What you will do:
1: In the passage on the Gospels, reproduce the stretch from "Luke's narrative seems" through "were in secret’.", swapping "feast" for "festival".
2: Condense the paragraph of the passage on the Gospels that begins "We have to be very guarded" into a short bulleted list that keeps its main facts.
3: According to the passage on the Gospels, why must the Fourth Gospel largely be used to follow Jesus' activities in the south, despite the need for caution? Answer in one to three sentences.

Document:
* * *

Luke's narrative seems to tie in here with John's report of the secret journey of Jesus to Jerusalem at the time of the feast of Tabernacles.1 According to the Fourth Gospel, Jesus had been challenged by his sceptical brothers to go up to Jerusalem for the festival and bring himself to public attention. He had refused to join the Galilean caravan, which would be taking the Perean road, because of the world's (Herod's?) enmity towards him. ‘Go ye up unto this feast,’ he told his brothers. ‘I go not up yet unto this feast; for my time is not yet full come.’ Jesus stayed on in Galilee, ‘but when his brethren were gone up, then went he also up unto the feast, not openly, but as it were in secret’.
We have to be very guarded in our use of the Fourth Gospel because what is left in it of the reminiscences of the unnamed Judean disciple whom Jesus loved has been so overworked, strained and subordinated to the theological interests of the Greek elder at Ephesus who fathered the Gospel in support of his own ideas. But to pursue the activities of Jesus in the south at this period we have largely to utilise this Gospel since, except in some matters introduced by Luke, the Markan (Galilean) tradition does not deal with the Judean ministry. It is not difficult to understand this omission, as we shall see; but it is most unfortunate. It is also unfortunate that we do not have the unnamed disciple's evidence intact. However, as regards the movements of Jesus during the Judean ministry and certain other features which reflect local conditions and circumstances it is probable that the Greek author has retained a good deal of what was in his source.

* * *

Data rows:
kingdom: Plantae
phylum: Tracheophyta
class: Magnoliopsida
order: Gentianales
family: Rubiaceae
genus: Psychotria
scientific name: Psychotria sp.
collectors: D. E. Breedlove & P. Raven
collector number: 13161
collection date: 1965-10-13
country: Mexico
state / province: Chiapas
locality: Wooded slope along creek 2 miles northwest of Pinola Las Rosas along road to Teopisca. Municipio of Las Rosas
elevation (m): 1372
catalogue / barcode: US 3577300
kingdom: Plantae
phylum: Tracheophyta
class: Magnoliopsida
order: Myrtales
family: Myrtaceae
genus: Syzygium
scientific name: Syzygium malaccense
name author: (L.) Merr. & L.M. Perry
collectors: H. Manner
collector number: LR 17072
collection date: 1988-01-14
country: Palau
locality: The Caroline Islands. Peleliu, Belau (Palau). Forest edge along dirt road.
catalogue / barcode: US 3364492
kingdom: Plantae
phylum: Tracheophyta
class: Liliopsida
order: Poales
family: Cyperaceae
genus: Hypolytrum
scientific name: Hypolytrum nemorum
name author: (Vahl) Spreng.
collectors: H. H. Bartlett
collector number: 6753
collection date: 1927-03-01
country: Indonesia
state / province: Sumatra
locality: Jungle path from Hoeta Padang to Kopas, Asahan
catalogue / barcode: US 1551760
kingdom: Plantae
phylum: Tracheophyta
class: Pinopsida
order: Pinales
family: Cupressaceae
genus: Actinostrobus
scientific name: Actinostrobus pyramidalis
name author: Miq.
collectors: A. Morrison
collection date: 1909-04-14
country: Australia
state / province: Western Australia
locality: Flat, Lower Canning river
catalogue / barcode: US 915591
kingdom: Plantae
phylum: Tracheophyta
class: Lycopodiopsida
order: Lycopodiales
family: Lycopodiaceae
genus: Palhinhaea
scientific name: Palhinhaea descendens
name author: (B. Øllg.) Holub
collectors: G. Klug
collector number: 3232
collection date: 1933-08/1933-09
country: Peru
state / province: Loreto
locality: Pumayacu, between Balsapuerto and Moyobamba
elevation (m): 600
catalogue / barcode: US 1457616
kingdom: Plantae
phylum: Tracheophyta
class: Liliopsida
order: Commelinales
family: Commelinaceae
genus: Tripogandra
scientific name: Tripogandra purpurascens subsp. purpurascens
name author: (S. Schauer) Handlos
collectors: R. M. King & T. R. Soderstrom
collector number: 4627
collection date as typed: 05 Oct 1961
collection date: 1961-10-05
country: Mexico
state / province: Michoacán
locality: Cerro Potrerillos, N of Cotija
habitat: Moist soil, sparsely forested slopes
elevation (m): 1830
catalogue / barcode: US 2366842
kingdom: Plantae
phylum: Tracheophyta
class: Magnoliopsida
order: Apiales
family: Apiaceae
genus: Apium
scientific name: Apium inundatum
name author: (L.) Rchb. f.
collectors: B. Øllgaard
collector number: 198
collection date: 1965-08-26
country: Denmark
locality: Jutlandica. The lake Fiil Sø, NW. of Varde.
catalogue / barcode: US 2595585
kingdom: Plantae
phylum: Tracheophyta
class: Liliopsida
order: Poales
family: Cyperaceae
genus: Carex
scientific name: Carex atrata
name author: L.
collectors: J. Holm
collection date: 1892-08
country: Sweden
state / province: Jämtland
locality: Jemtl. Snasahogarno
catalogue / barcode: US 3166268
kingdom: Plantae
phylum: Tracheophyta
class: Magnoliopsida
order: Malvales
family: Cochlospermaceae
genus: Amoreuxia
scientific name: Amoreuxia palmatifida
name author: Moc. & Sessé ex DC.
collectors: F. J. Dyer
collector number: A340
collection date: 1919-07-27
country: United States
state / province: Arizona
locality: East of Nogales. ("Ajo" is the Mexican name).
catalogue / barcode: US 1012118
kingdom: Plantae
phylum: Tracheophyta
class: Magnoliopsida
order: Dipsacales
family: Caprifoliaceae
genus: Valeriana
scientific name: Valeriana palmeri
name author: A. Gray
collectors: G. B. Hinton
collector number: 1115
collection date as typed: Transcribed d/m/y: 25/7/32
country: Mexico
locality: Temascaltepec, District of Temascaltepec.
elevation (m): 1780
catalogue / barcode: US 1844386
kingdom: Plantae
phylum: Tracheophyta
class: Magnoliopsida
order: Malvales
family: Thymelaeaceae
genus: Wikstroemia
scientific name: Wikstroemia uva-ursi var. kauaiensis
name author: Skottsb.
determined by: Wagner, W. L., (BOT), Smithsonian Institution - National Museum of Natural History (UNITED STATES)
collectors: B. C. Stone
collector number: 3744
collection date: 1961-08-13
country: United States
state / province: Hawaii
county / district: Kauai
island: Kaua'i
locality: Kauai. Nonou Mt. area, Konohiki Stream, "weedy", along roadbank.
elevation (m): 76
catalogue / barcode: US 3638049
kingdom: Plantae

* * *

Responses:
1:
Luke's narrative seems to tie in here with John's report of the secret journey of Jesus to Jerusalem at the time of the festival of Tabernacles.1 According to the Fourth Gospel, Jesus had been challenged by his sceptical brothers to go up to Jerusalem for the festival and bring himself to public attention. He had refused to join the Galilean caravan, which would be taking the Perean road, because of the world's (Herod's?) enmity towards him. ‘Go ye up unto this festival,’ he told his brothers. ‘I go not up yet unto this festival; for my time is not yet full come.’ Jesus stayed on in Galilee, ‘but when his brethren were gone up, then went he also up unto the festival, not openly, but as it were in secret’.

2:
- The Fourth Gospel must be used with caution.
- The memories of the unnamed Judean disciple whom Jesus loved have been overworked, strained and subordinated to the theological interests of the Greek elder at Ephesus who produced the Gospel.
- Except for some matters introduced by Luke, the Markan (Galilean) tradition does not cover the Judean ministry. So this Gospel must largely be relied on for Jesus' activities in the south at this time.
- This gap is unfortunate, as is the loss of the unnamed disciple's evidence in its original form.
- The Greek author probably kept much of his source on Jesus' movements during the Judean ministry and on features reflecting local conditions.

3: The Markan (Galilean) tradition does not deal with the Judean ministry, apart from some matters introduced by Luke. That leaves the Fourth Gospel as the main source for this period.